**EXTRACTED TEXT**
##############################
Submissions on appeal

  1. [19]
    The appellant submits the following:
  1. (a)
    the guilty plea was entered at the earliest stage;
  2. (b)
    it appeared the learned Magistrate was not interested in receiving or considering the facts of the District Court Decisions;
  3. (c)
    it was an error for the Magistrate to find “it really is though, if you look around the District Court’s Decisions, you can find any decision that suits your argument”;
  4. (d)
    it was an error for him to state that he understood why the police had appealed the decision of Lutz v Newbury;
  5. (e)
    the learned Magistrate failed to state how he took into account the matters referred to in the course of the submissions in determining the appropriate penalty;
  6. (f)
    no reference was made to the references which had been tendered on the appellant’s behalf and no reference was made to the matters raised by way of comparable decisions;
  7. (g)
    it is respectfully submitted that the Magistrate erred in stating “I’m not adopting a mathematical approach to sentencing, but in my view, you’ve simply used up all the chances that you’ve had”.
  1. [20]
    In oral submissions, Mr Clark submitted that the learned Magistrate failed to appropriately deal with the appellant’s solicitor’s submissions and placed too much emphasis on the question of deterrence.
  1. [21]
    The respondent, on the other hand submits:
  1. (a)
    R v Lawley [2007] QCA 243 applies. In that case the Court of Appeal held:

“It is not a sufficient basis for this Court to intervene that this Court might have struck a different balance between the competing considerations which had to be weighed in the exercise of the discretion.”;

  1. (b)
    the learned Magistrate did not err in the exercise of his sentencing discretion. It is submitted that the guilty plea and cooperation was taken into account by the Magistrate setting a parole release date earlier than the halfway mark and less than at the one-third mark;
  2. (c)
    whilst the Magistrate did not specifically refer to the reference, it can be inferred he had regard to the references when he arrived at the decision;
  3. (d)
    as regards to family hardship, the Crown submits that the principle expressed in R v Tilley (1991) 53 A Crim R 1 at 3-4 followed by the Court of Appeal in R v Costi [2001] QCA 404 is applicable. It was noted:

“An offender cannot shield himself under the hardship he or she creates for others, and courts must not shirk their duty by giving undue weight to personal sentimental factors.”

  1. (e)
    with respect to the issue of the comparable decisions, this is not a case where the learned Magistrate refused to hear details of any of the cases. Indeed, the Magistrate was aware of the decision of Santillan v Queensland Police Service and was familiar with Lutz v Newberry by the end of the decision;
  2. (f)
    with respect to the comment “but in my view you’ve simply used up all the chances that you’ve had”, the Crown submits that this is no error; all he was taking into account were considerations under s 9 of the Penalties and Sentences Act;
  3. (g)
    there was no error in the Magistrate saying, “It really is though, if you look around the District Court decisions, you can find any decision that suits your argument.”,
  4. (h)
    the Magistrate did not fail to take into account any relevant sentencing principle nor did he take into account any irrelevant matters and fall into error. It is submitted the comparable decisions relied on by the appellant did not bind the Magistrate. It is submitted that the traffic history was very relevant and the sentence imposed was within the sound exercise of sentencing discretion,
  5. (i)
##############################
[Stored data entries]
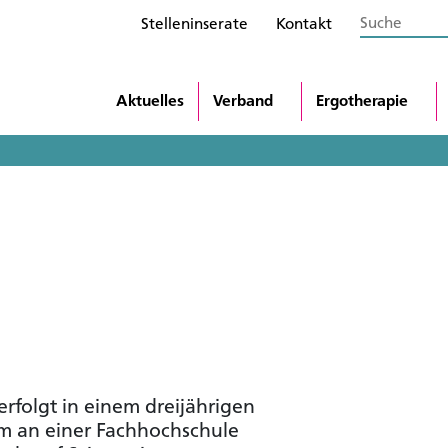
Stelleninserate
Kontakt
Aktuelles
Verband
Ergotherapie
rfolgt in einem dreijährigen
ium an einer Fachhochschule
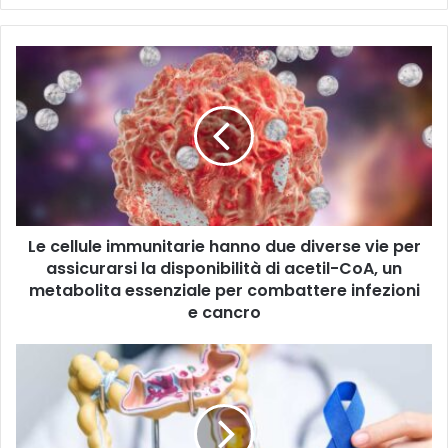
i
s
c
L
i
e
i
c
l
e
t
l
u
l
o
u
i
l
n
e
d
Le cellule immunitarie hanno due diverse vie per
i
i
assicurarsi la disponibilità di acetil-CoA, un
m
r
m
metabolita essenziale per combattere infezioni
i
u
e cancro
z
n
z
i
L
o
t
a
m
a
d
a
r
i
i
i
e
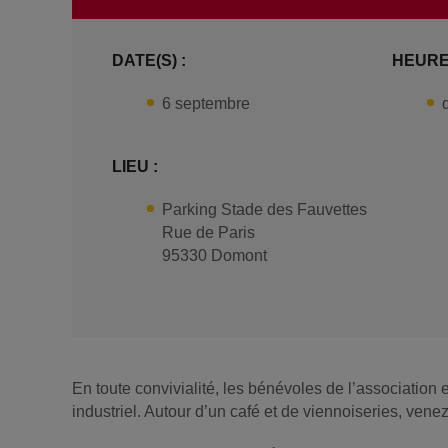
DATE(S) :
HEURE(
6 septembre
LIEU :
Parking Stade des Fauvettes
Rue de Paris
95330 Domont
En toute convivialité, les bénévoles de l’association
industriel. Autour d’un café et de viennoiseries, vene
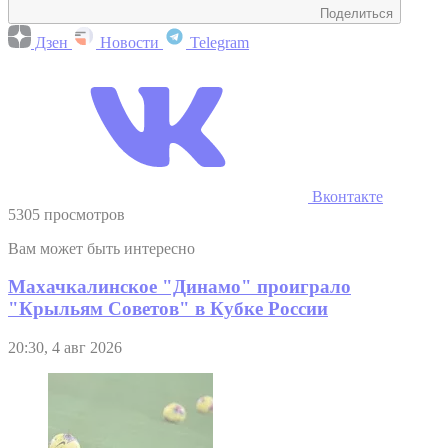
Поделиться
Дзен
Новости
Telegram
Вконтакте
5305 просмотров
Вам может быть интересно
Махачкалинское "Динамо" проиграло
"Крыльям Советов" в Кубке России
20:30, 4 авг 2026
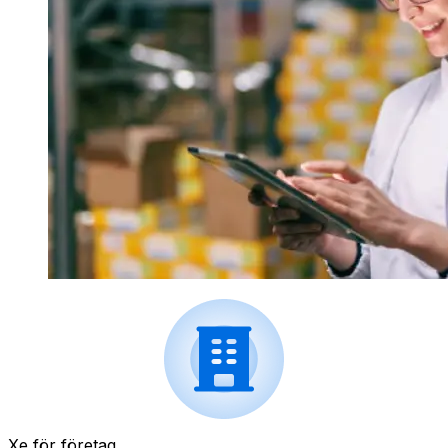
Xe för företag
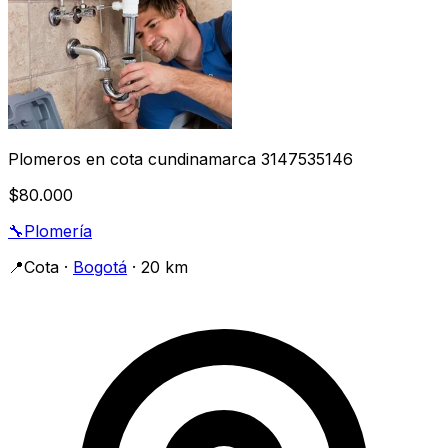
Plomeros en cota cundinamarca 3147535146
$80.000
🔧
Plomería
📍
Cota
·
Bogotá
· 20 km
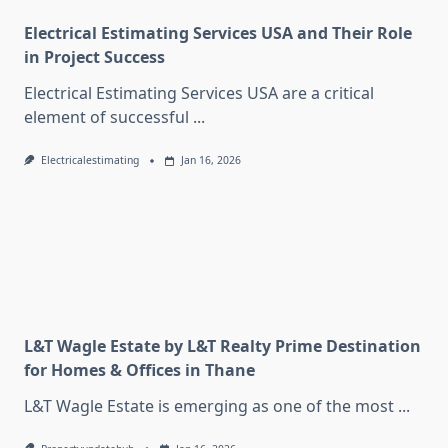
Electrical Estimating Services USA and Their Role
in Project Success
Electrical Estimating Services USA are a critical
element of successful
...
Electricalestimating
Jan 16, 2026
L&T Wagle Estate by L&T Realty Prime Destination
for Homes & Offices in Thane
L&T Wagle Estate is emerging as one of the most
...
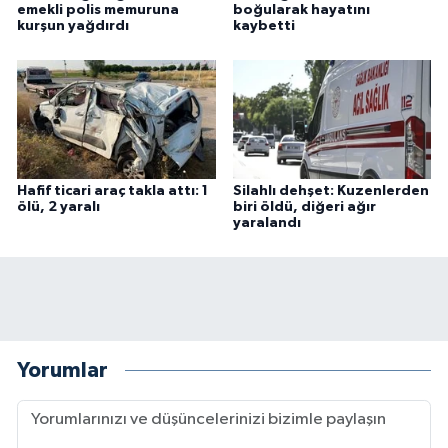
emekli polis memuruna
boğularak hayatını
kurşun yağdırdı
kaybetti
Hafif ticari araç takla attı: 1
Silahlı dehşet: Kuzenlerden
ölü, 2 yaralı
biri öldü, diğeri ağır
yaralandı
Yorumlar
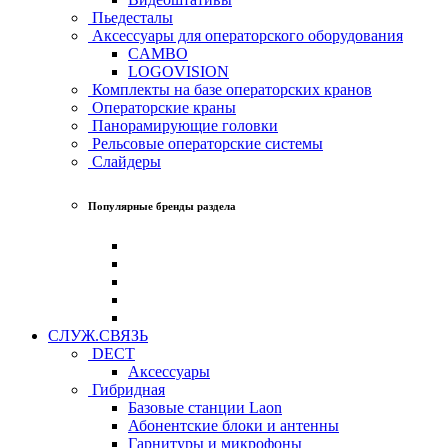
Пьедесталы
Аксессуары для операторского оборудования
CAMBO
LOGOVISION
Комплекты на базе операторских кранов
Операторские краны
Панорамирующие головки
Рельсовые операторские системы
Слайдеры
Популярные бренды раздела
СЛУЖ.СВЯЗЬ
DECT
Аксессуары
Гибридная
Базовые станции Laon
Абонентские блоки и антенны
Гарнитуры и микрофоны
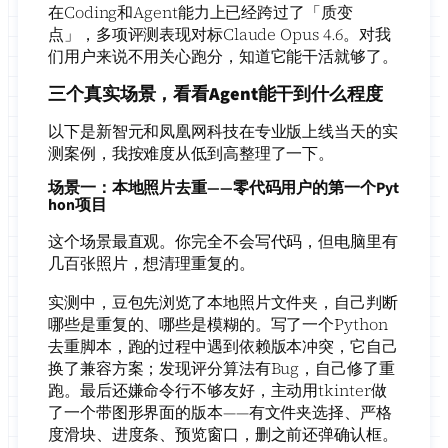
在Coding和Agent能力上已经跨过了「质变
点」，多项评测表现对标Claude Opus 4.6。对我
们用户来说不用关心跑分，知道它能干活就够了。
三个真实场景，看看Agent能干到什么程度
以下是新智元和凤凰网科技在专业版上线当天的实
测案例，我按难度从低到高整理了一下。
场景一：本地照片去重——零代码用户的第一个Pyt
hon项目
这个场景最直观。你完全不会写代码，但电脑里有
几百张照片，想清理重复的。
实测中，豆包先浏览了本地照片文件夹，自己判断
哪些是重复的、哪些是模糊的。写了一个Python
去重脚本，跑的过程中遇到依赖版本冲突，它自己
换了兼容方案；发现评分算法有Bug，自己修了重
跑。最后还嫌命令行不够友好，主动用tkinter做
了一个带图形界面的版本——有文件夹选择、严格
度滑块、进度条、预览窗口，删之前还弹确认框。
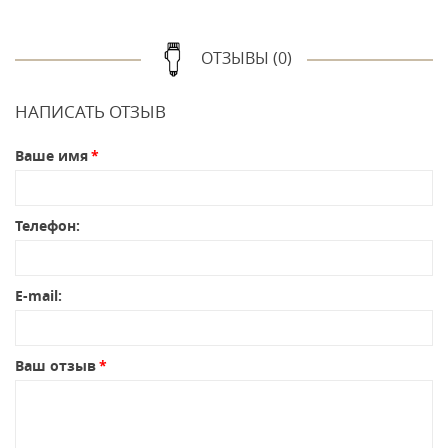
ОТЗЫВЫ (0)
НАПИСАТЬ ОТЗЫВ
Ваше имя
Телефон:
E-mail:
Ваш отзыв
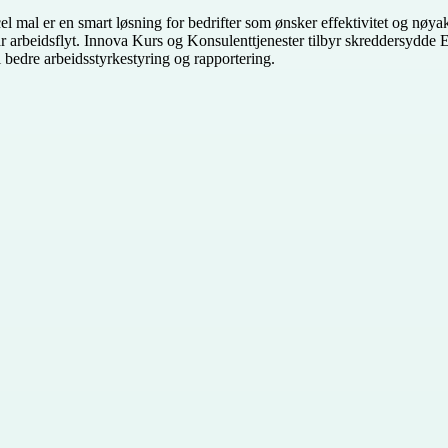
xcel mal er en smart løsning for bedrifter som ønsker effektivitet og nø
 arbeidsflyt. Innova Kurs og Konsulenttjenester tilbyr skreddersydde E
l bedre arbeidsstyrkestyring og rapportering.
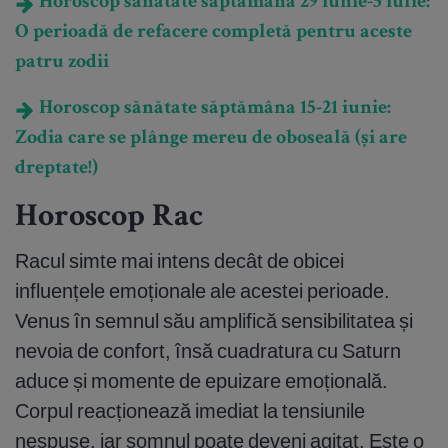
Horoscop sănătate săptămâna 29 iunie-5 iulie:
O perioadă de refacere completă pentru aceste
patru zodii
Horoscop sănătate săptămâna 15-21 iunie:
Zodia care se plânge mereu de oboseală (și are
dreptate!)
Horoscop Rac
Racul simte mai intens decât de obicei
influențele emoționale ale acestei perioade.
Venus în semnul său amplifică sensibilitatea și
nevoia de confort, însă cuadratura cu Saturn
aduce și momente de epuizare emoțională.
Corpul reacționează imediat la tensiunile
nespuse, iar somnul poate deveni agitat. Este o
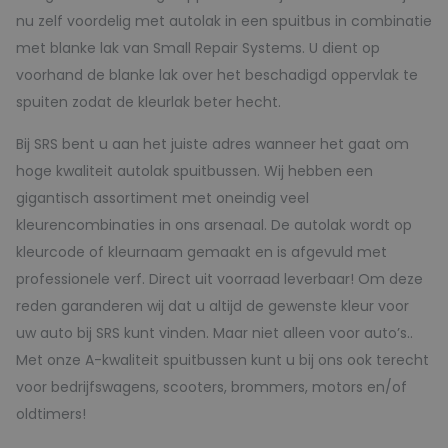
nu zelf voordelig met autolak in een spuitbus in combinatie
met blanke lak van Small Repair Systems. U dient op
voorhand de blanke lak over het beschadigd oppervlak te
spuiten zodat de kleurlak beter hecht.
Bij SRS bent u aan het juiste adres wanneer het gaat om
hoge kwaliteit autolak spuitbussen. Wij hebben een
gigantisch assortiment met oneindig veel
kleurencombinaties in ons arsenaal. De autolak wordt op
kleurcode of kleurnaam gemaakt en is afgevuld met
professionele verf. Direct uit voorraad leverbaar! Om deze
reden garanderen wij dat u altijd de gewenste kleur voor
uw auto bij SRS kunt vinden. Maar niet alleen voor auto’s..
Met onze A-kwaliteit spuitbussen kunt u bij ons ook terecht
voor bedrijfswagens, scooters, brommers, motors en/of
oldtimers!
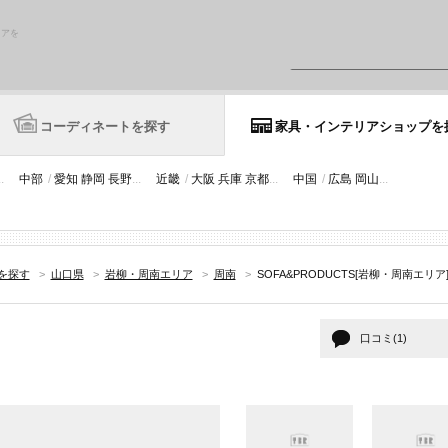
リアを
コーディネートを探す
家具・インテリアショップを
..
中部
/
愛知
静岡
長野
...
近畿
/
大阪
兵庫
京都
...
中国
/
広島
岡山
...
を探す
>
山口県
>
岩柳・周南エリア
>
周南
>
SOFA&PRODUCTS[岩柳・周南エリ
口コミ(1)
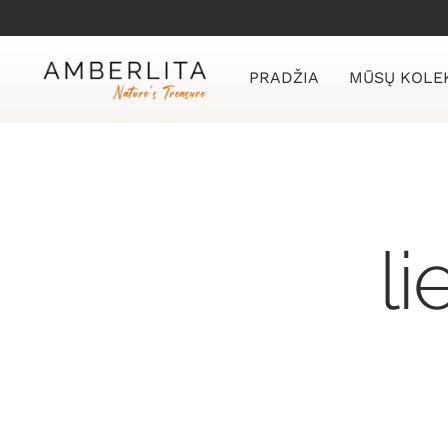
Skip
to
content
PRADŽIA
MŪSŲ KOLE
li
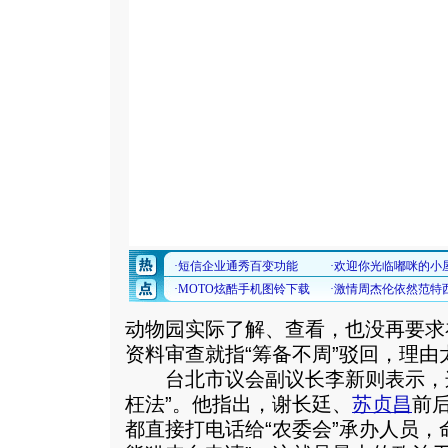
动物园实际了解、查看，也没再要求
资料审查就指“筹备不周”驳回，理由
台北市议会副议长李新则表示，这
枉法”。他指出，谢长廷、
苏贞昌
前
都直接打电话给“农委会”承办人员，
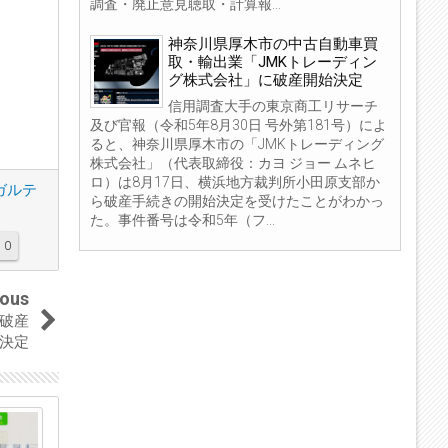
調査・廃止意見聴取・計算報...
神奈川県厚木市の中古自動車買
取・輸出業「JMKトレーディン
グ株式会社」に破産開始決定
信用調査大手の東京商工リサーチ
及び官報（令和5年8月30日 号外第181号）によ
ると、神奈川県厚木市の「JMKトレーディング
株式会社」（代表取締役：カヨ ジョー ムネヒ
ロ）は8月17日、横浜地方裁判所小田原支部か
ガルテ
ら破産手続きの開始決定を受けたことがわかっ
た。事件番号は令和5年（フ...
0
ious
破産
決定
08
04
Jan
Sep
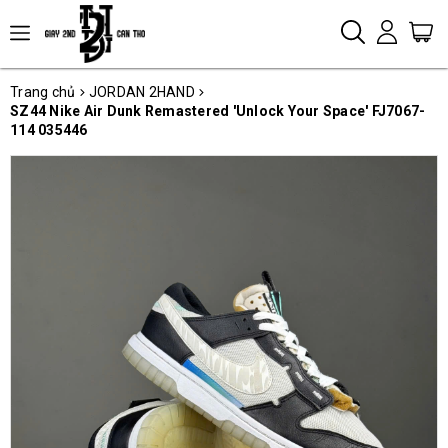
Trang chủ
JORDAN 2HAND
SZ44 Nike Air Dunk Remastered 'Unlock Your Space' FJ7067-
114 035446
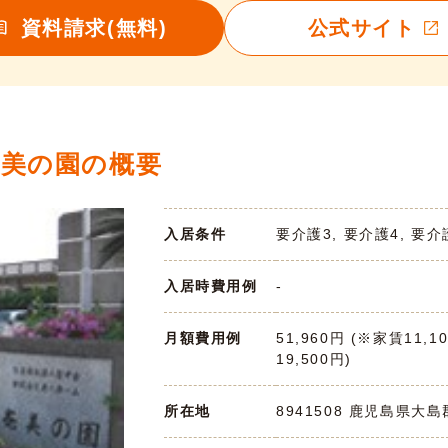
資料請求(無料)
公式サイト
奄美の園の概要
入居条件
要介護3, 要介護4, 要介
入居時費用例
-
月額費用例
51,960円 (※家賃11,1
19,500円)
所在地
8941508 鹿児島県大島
##############################
**TO DO**
1. Could you recast the listing lines between the one holding "Horoscop sănătate săptămâna 29" and the one holding "Racul simte mai intens decât de obicei", inclusive, as a numbered list with any blank lines dropped?
2. Can you continue the text on submissions on appeal from the point where it stops?

**RESULTS OF THE TASKS**
1.
1. Horoscop sănătate săptămâna 29 iunie-5 iulie:
2. O perioadă de refacere completă pentru aceste
3. patru zodii
4. Horoscop sănătate săptămâna 15-21 iunie:
5. Zodia care se plânge mereu de oboseală (și are
6. dreptate!)
7. Horoscop Rac
8. Racul simte mai intens decât de obicei

2.
    the sentence is not manifestly excessive in that it is not so unreasonable or plainly unjust as to give rise to an inference the discretion miscarried.

Conclusion

  1. [22]
    The maximum penalty for this offence under s 78 of the Transport Operations (Road Use Management) Act 1995(Q) is 60 penalty units or 18 months’ imprisonment if the person committed the offence while the person was disqualified by any court order from holding or obtaining a driver license (s 78(1)).
  1. [23]
    Section 78(3)(a) provides for the mandatory disqualification of a person from holding or obtaining a driver license for a period of at least two years but not more than five years if the person committed the offence while the person was disqualified, by any court order, from holding or obtaining a driver license. This mandatory disqualification period is imposed in addition to any other penalty.
  1. [24]
    In my opinion, the respondent’s submissions here should be accepted.
  1. [25]
    It seems to me that the Magistrate did take into account the plea of guilty and the matters favourable to the appellant (including the references) by imposing a non-parole period less than the onethird mark.
  1. [26]
    His Honour ought to have addressed section 13 of the Penalties and Sentences Act 1992 (Q) in his reasons, but this does not invalidate the sentence (see section 13(5)).
  1. [27]
    Relevant of course to the sentence imposed was the appellant’s history. He had a number of previous convictions for disqualified driving and had previously received probation, an Intensive Correction Order and an immediate parole release date.
  1. [28]
    The history shows that he breached the probation order and the Intensive Correction Order. Further, I note that the appellant was convicted of commit public nuisance and assault or obstruct a police officer, which offences occurred on 20 May 2012. He was fined $1,700. This appears to have occurred whilst he was on parole. (The 12 month prison term was imposed on 26 September 2011). This told against the submission that he had rehabilitated since the imposition of the order on 26 September 2011.
  1. [29]
    The comment made by the Learned Magistrate to the Appellant that he had “used up [his] chances” in light of his history could not be said to be wrong.
  1. [30]
    As to the comparable decisions the Learned Magistrate probably should not have made the comments he did about them, but any error in that regard was immaterial.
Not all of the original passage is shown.